現在、「ラグナロクオンライン」、「ラグナロクオンライン II」、「エミル・クロニクル・オンライン」の3タイトルが展開され、今後「Requiem Online」や「Time N Tales」といったMMORPGや、今回初出展されたカジュアルゲームタイトルが提供される予定となっている。数年前までは、韓国大手はすべて自社タイトルを自社のポータルで展開しようとしていたのに比べると、隔絶の感がある。韓国大手同士の強力なタッグがどのような結果をもたらすのか楽しみだ。
■ RWCは上位4カ国が出揃う。日本はラグに悩まされ初戦敗退
日本から参戦した、女性のギルドマスターPinkyさん率いる「punch」は、1回戦の韓国との試合で0-2で破れ、1回戦敗退という残念な結果となった。敗因は、戦術ミスや実力差以前の問題として、大会当日に突如遭遇した“ラグ”だった。 客席から観戦している限りでは、いわゆる“ラグラグ”で試合にならないというほどではないように見えたが、ランドプロテクターの張り替えや、前後への移動時など、結構クリティカルなタイミングで大きめのラグが起こっていた。選手側では、定期的なラグに、ランドプロテクターを張って身を守ることすら覚束なかったようで、ランドプロテクターをはみ出してしまった選手がストームガストで凍らされ、阿修羅覇凰拳で各個撃破されるという非常にわかりやすい負け方をしていた。 日本代表選手の皆さんに敗戦の感想を聞いてみたところ、「ラグで身動きが取れず、作戦どころではなかった」、「応援してくれた日本のみんなに申し訳ない」、「雑魚でサーセンでした(笑)」、「(ラグのない)日本のサービスは素晴らしいということを韓国に来て初めて知りました」、「来年あればまた頑張りたい」と、あまりにあっけない幕切れにサバサバした感じでコメントしてくれた。 また、RWCの日本予選から、日本代表チームを支えてきた「ラグナロクオンライン」制作担当の野呂彰氏にも話を聞いてみた。野呂氏は、「日本の試合環境と、韓国の環境が違いすぎたのが敗因です」と簡潔に述べてくれた。「日本での練習ではラグをまったく想定していなかったので、単純に運で勝敗が決まってしまった。ラグで身動きが取れないので、あまり細かく作戦を決めずに、パラディンのプレッシャーや、アサシンクロスのソウルブレーカーを連打していたチームの方が強いという結果になってしまった」と、むしろ選手より野呂氏のほうが悔しそうだった。 同席したマーケティング担当の飯野氏は、「原因を解明してもらった上で、ウチのルートでしかるべき抗議をしていくことになると思います」と、“ラグ”の常時発生という大会運営の不手際を抗議する考えを明らかにしてくれた。野呂氏も「事前に試す機会があれば、ラグを前提に作戦を組み立てられたかも知れないので、それができなかったのは残念ですね。ストレスのたまる試合をさせてしまってすいません」と申し訳なさそうにしていたのが印象的だった。

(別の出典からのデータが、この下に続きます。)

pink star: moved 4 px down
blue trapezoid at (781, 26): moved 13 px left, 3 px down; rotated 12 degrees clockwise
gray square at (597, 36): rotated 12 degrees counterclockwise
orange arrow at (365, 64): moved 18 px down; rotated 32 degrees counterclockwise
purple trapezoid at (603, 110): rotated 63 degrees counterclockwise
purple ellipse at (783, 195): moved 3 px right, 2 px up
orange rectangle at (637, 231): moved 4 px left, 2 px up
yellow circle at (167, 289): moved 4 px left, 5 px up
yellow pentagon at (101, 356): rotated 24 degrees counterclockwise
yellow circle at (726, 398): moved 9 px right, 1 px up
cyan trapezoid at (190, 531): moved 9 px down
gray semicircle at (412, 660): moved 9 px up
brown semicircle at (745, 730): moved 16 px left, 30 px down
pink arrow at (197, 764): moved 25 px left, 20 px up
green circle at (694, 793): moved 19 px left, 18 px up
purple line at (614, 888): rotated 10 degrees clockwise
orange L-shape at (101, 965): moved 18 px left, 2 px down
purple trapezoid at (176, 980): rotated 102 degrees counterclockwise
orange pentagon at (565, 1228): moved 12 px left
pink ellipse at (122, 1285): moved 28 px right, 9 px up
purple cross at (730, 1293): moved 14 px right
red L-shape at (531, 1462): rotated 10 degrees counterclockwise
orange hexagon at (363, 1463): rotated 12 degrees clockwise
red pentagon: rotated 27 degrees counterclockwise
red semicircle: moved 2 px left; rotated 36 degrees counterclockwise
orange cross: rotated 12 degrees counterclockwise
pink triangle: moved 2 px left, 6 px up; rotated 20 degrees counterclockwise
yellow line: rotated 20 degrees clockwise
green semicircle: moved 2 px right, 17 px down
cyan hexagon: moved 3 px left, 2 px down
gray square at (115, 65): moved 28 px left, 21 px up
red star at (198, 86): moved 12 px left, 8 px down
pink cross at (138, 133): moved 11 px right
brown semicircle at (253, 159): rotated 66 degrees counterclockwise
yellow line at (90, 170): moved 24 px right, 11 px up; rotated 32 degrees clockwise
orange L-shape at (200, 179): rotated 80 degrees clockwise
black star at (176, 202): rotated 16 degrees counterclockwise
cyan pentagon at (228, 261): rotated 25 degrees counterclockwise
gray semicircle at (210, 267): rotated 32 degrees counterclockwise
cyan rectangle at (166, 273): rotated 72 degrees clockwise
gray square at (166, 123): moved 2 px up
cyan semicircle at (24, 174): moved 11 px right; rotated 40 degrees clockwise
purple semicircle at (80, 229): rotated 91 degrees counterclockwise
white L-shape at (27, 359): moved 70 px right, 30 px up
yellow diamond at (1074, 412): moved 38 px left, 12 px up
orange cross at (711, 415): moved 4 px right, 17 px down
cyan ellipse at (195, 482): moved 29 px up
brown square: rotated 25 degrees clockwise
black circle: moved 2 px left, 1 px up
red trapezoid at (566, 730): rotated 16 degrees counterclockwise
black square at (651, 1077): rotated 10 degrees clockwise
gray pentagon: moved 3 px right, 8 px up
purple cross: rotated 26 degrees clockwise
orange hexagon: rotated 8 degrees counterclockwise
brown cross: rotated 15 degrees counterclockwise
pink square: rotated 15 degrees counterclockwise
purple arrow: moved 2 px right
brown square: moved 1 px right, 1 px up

韓国はよく知られているようにプロゲーマーが多数存在する“ゲーム大会大国”である。このため、大会運営そのものが杜撰だったとは考えにくく、単純に会場が先に決まり、ネットワーク環境を後回しにされたゆえに発生したトラブルだと考えられる。そういう意味では責任は、ゲーム大会開催に向けてインフラのチェックを怠ったGravity上層部にあるといえそうで、また次回RWCが開催されるとすれば、RJCの連続開催で「RO」の大会運営に関しては世界随一の実績を持つ日本での開催をぜひとも期待したいところだ。